En définitive, ce qui préoccupe avant tout les Européens, ce sont les aspects économiques, et surtout le chômage. Sur le plan personnel, ils accordent à l’immigration une place très minoritaire dans la hiérarchie des problèmes auxquels ils sont confrontés. Mais ils sont plus nombreux à la considérer comme un problème pour leur pays, particulièrement lors de pics migratoires, comme la crise des réfugiés en 2015. Lorsqu’ils sont, en 2017, interrogés sur l’impact des immigrés sur la société, c’est sur la protection sociale et la criminalité qu’une majorité d’entre eux a une perception négative de l’immigration. Sur ces deux aspects, pourtant, les études délivrent des résultats beaucoup plus nuancés.

La majorité des Européens auraient-ils ainsi une perception fausse des effets de l’immigration sur la protection sociale et la criminalité ? Incomplète plutôt. Car pour évaluer les effets de l’immigration il faut tenir compte non seulement d’aspects que les Européens perçoivent, mais aussi d’autres éléments, tels que la démographie pour la protection sociale ou les conditions socio-économiques des zones géographiques pour la criminalité. Dès lors que ces éléments sont pris en compte, l’immigration n’est, comme l’exprime Lionel Ragot, « ni un fardeau ni une aubaine pour les finances publiques », pas plus qu’elle n’aggrave nécessairement la criminalité.

À l’heure des infox, de la remise en cause du savoir comme valeur permettant d’approcher la vérité, et d’une préférence marquée pour la confirmation de ses propres opinions, le chemin qui pourrait mener à une connaissance plus complète paraît bien escarpé. Pourtant, si, comme le souligne Pierre Rosanvallon, « c’est toujours la connaissance qui permet de réduire les fantasmes, lesquels sont les ennemis permanents du vivre ensemble et de la démocratie »[5], le défi est à relever.

 

 


[1] Entre 2008 et début 2015 ce sont en moyenne 3,5% des Européens qui désignent l’immigration comme l’un des deux problèmes auxquels ils sont confrontés à titre personnel. Ils sont près de 9% à l’automne 2015 et 6% en 2018.
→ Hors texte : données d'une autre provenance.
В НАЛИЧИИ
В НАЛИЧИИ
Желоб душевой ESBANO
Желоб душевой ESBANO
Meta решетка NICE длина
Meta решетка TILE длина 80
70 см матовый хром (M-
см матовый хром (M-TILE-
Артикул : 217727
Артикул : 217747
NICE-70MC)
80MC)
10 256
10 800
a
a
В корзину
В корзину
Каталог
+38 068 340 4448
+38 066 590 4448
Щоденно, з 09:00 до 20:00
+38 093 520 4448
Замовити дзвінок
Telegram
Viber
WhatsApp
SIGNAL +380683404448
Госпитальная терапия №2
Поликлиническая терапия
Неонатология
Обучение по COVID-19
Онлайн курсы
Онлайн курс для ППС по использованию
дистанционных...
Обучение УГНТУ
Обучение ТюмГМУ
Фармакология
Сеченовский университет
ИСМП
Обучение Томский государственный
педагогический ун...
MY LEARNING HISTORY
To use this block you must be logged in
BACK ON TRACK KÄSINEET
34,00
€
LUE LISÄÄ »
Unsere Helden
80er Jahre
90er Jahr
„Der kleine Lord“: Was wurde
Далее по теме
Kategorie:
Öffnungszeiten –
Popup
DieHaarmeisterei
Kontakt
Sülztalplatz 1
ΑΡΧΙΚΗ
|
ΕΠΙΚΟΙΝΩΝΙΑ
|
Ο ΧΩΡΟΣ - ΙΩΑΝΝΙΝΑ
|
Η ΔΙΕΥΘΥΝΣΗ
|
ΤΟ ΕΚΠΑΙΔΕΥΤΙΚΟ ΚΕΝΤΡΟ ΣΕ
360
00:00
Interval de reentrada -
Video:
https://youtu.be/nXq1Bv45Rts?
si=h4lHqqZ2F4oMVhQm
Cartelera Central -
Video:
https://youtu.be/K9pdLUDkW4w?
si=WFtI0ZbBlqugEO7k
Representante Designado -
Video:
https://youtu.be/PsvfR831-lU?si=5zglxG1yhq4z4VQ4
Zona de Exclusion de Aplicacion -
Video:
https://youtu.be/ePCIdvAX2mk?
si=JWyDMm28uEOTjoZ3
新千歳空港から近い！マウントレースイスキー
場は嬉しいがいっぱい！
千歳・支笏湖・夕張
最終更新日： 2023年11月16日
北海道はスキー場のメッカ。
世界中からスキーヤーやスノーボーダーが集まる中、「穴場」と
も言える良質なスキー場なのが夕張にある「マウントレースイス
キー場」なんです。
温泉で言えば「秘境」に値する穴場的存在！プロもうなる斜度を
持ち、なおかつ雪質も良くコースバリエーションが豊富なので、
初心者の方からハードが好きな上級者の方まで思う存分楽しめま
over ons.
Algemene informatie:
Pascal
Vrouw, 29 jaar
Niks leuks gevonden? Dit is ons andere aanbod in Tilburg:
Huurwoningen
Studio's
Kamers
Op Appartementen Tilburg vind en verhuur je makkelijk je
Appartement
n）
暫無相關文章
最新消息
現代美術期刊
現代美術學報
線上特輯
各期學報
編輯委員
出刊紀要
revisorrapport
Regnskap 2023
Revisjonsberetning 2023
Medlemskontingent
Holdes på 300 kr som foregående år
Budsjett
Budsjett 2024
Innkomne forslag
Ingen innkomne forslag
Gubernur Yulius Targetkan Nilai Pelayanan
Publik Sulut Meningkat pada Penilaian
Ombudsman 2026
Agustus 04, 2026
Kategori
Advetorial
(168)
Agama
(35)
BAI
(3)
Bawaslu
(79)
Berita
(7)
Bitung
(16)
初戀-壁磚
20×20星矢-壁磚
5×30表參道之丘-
[2] Pour s’assurer que tous les enquêtés ont la même compréhension de la manière dont un immigré est défini dans l’enquête, la définition retenue est répétée à plusieurs reprises : « un immigré est un individu né hors de l’UE qui a quitté son pays de naissance et qui séjourne légalement dans un pays de l’UE ». Est aussi ajouté « Nous ne parlons pas des citoyens de l’UE, ni des enfants d’immigrés qui ont la nationalité ni des immigrés illégaux. Les statistiques officielles montrent que la plupart des immigrés qui demeurent légalement dans notre pays viennent de (4 ou 5 pays d’origine sont donnés)».

[3] Voir le rapport de l’OCDE de 2013 ou la lettre du CEPII N° 394 de 2019 sur la France.

[4] Voir les études de Bell et al. (2013) pour la Grande-Bretagne, Bianchi et al. (2012) pour l’Italie, Spenkuch (2014) pour les Etats-Unis  et celle d’Ozden et al. (2018) sur la Malaisie.

[5] Interview de Pierre Rosanvallon dans Zadig, numéro 1, mars 2019.


Article paru dans Alternatives économiques le 4 juin 2019.